_Requirement_
Print, exactly as they appear in the listing below, the lines from the line with "Física Nuclear (UNED)" to the line with "Trabajo y Energía", with both end lines kept.
======== Listed entries ========
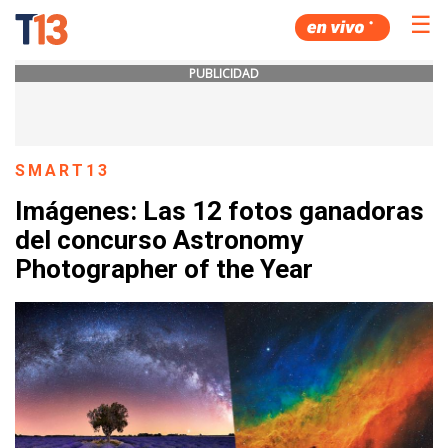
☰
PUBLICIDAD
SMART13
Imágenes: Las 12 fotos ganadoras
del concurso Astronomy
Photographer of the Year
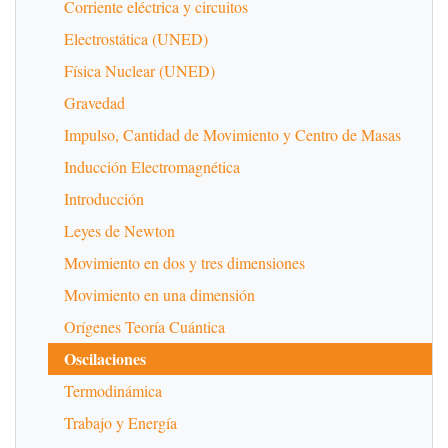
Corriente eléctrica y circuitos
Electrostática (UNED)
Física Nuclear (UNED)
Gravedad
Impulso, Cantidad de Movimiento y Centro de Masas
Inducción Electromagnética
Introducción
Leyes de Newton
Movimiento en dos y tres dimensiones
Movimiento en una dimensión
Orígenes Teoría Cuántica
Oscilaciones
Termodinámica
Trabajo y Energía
========
======== Listed entries ========
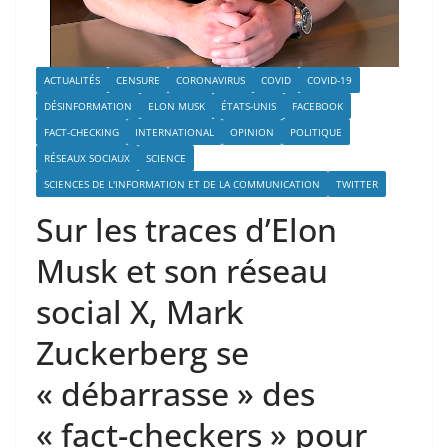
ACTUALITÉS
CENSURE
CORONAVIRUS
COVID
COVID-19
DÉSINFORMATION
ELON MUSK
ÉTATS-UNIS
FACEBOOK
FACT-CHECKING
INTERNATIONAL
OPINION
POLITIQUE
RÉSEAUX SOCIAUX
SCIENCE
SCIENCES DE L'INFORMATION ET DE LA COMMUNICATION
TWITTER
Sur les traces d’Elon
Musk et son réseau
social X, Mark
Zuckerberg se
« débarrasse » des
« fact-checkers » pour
========
_Result for this task_
Física Nuclear (UNED)
Gravedad
Impulso, Cantidad de Movimiento y Centro de Masas
Inducción Electromagnética
Introducción
Leyes de Newton
Movimiento en dos y tres dimensiones
Movimiento en una dimensión
Orígenes Teoría Cuántica
Oscilaciones
Termodinámica
Trabajo y Energía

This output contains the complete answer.